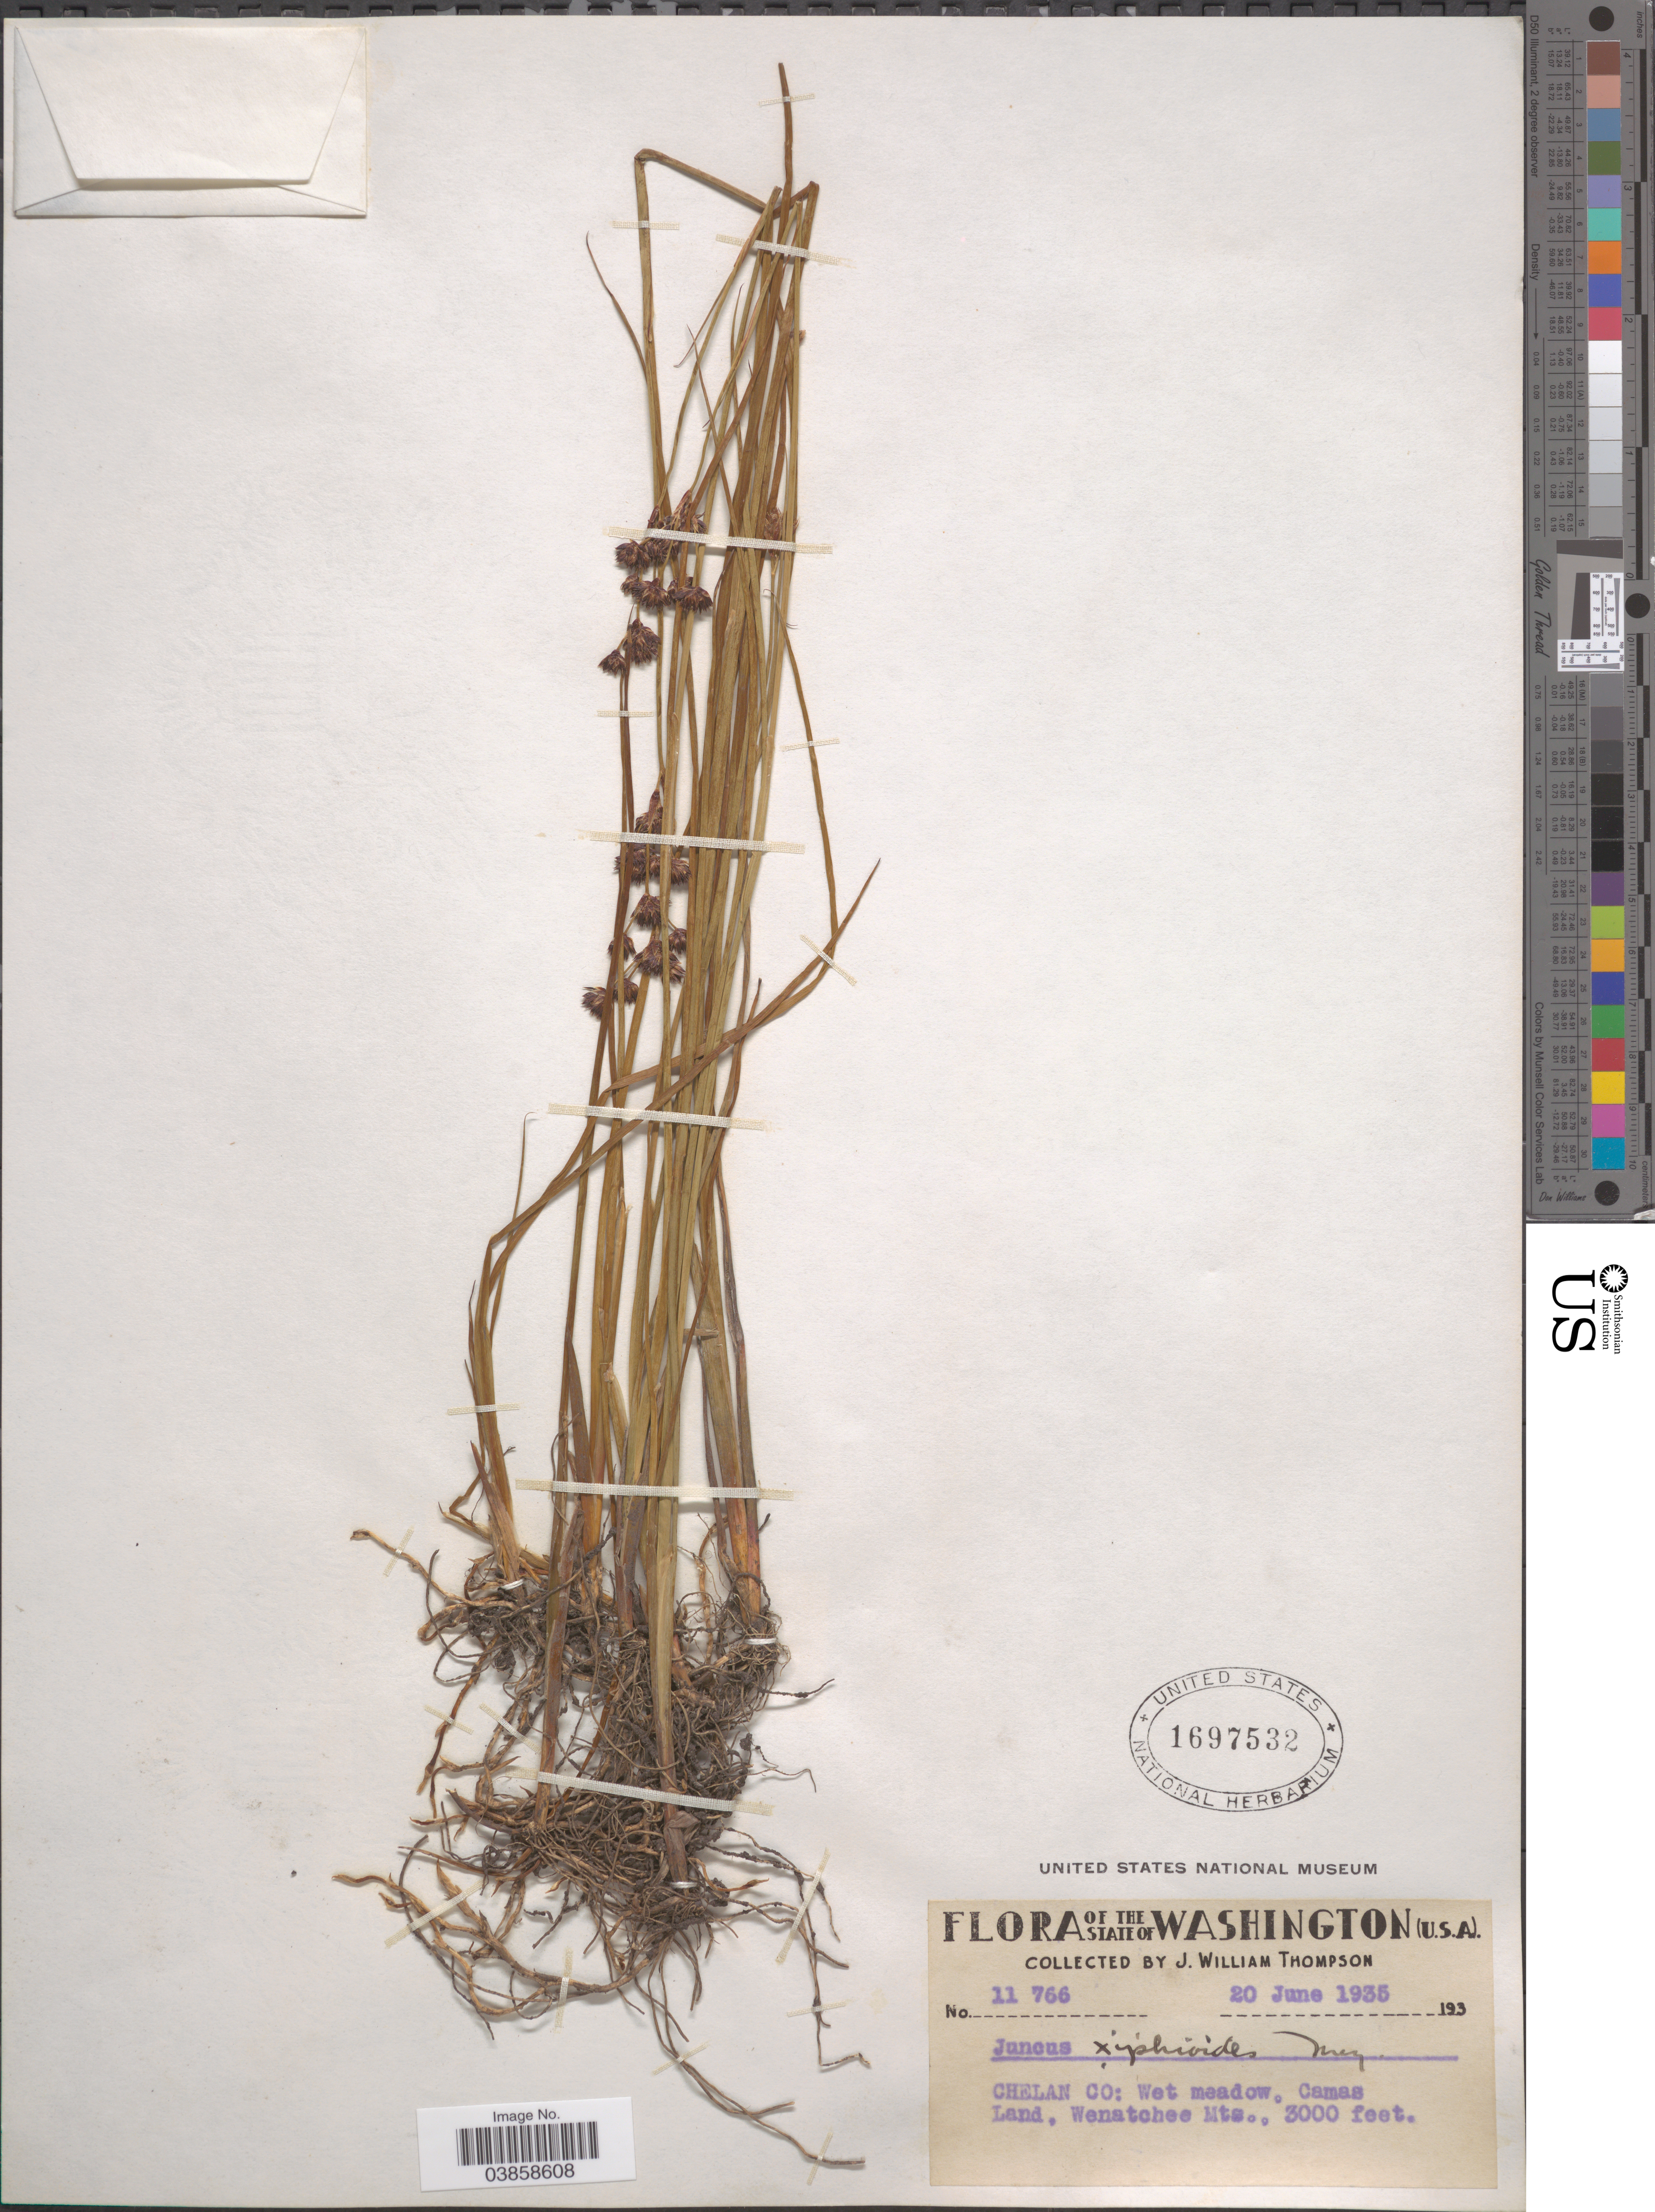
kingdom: Plantae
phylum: Tracheophyta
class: Liliopsida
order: Poales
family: Juncaceae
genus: Juncus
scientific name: Juncus xiphioides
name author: E. Mey.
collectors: J. W. Thompson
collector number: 11766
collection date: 1935-06-20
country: United States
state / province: Washington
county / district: Chelan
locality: Chelan Co: Wet meadow. Camas Land, Wenatchee Mts.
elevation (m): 914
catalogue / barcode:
-------
Render every line of the items above as a numbered list, skipping blank lines and leaving out the pictures.

1. kingdom: Plantae
2. phylum: Tracheophyta
3. class: Liliopsida
4. order: Poales
5. family: Juncaceae
6. genus: Juncus
7. scientific name: Juncus xiphioides
8. name author: E. Mey.
9. collectors: J. W. Thompson
10. collector number: 11766
11. collection date: 1935-06-20
12. country: United States
13. state / province: Washington
14. county / district: Chelan
15. locality: Chelan Co: Wet meadow. Camas Land, Wenatchee Mts.
16. elevation (m): 914
17. catalogue / barcode:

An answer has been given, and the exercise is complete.